Lunch in stables at Diemersdal     We had a lovely introduction on the new Farm Eatery in the converted old stable building at Diemersdal in Durbanville last week. (we think they should call it Louw's). They haven’t changed the building much, so it retains all its ancient farm building character with thatched roof and thick walls which help to keep it cool. We were welcomed with a glass of their very characteristic Durbanville style 2012 Sauvignon Blanc – fresh and fruity and delicious. This came with an unusual canapé: sweet marinated peppers in a bread puff with light goats cheese cream. We loved it.. The Louws, who own Diemersdal, are now in their 7th generation and we met Thys, (6th) now the winemaker. His one year old son Tienie (named for his grandfather) will be the torchbearer for the 7th generation of Louws on the farm. Then we met their terrier, their beautiful Percheron horse Big Boy, saved by the Louws from a miserable existence, who used to live in the stables and their cute Argentinian miniature horse.
The restaurant was the idea of Thys’ mother Joanita and they wanted to keep the food simple and local and with a Mediterranean feel.  This lead to their collaboration with chef Nic van Wyk, previously a co-founder of Terroir restaurant in 2006, when they were voted Eat Out Best Restaurant in South Africa. He has also proved his mettle with Franck Dangereux in his time at La Colombe. After overseas travel, he returned to Kleine Zalze Lodge where he spent the last four years. His sous chef Martin de Kock honed his skills at the Greenhouse, Cellars Hohenhort and at Jordan with George Jardine. He is a keen charcutier and is building a smoke house behind the restaurant. Definitely one to visit when you are in the area. It is a beautiful old farm, full of historic white farm buildings which boast 29 traditional Dutch gables in 9 different styles because grandfather “Oupa” (3rd generation) Louw,) had a soft spot for them
The food was absolutely delicious and served simply on boards to share. Click here to see lovely pictures of the day and the food.
We drank two more wines: The crisp and elegant Reserve Sauvignon Blanc 2012, which perfectly matched the five tapas style starters. Then we had the absolutely beautiful 2011 Grenache, full of tomato and umami flavours, with a lovely perfumed nose of roses and violets. This also went very well with the Basque style Hake and asparagus and potato salad. There was no wine with the sweet dessert of rum poached peaches, covered in gooey nougat-like Italian meringue, which was a wonderful substitute for cream for us non-dairy people. We think they should be encouraged to think about making a dessert wine this next vintage as desserts so need something slightly or very sweet to accompany them, as does cheese. Photographs of the restaurant are here.
Winex Select     There were over 800 wines to taste at Winex this year, which was held in the Ballroom of the CTICC. Lots of space to taste and some really great wines. We had to go on Friday because we were working on Thursday and we really enjoyed ourselves at what has become a great social event, as well as a good opportunity to taste some great wines. We always try to taste new labels and then of course there are the wines we know, many which are a little out of our price range and it was interesting to taste some of those as well as many of our favourites and new vintages. Some old favourites were the marvellous shirazes from Zandvliet near Robertson (Lynne couldn't resist buying some) and Martin Meinert's wines, under his own label and with Ken Forrester. Their Forrester Meinert FMC (effing marvellous chenin) is frighteningly expensive but a classic. Some of the big boys were showing superb wines. Bellingham's The Bernard series (named for Bernard Podlashuk, Bellingham's founder) has some brilliant wines, as does The Mentors series from KWV. We were especially impressed with The Bernard chardonnay and the chenin blanc. Supermarket group Checkers had a very large stand, with the famous Giggling Gourmet Jenny Morris and Cape Wine Master Clive Torr there to give advice. A special treat for visitors this year was being given Riedel tasting glasses to use and then take home. We would have loved to have had more time, and we're sure we must have missed a few gems.  Click here to see the photos.

• Supplied records:
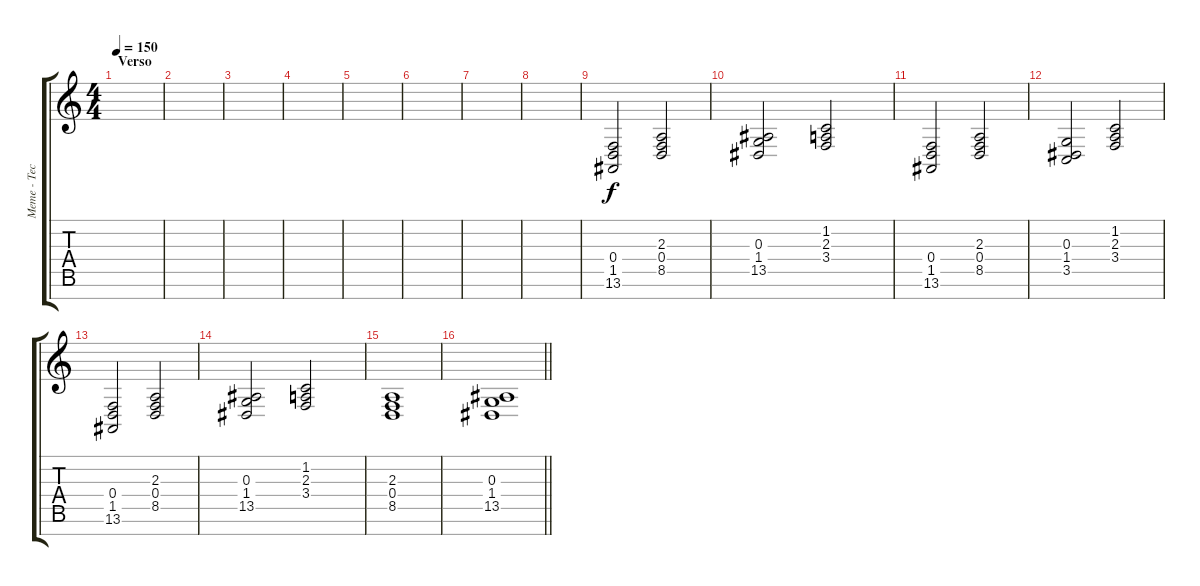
\track ("Meme - Teclado 1" "Meme - Tec") {instrument electricgrandpiano}
\staff {score tabs}
\tuning (E4 B3 G3 D3 A2 E2 B1) {hide}
\ts (4 4)
\section ("" "Verso")
\tempo 150
\clef g2
\ks c
|
|
|
|
|
|
|
|
(0.4 1.5 13.6).2 (2.3 0.4 8.5).2 |
(0.3 1.4 13.5).2 (1.2 2.3 3.4).2 |
(0.4 1.5 13.6).2 (2.3 0.4 8.5).2 |
(0.3 1.4 3.5).2 (1.2 2.3 3.4).2 |
(0.4 1.5 13.6).2 (2.3 0.4 8.5).2 |
(0.3 1.4 13.5).2 (1.2 2.3 3.4).2 |
(2.3 0.4 8.5).1 |
\barLineRight lightlight
(0.3 1.4 13.5).1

• The task: In the wine blog excerpt, how many traditional Dutch gables do the Diemersdal farm buildings have?

• Completed task: 29 gables, in 9 different styles.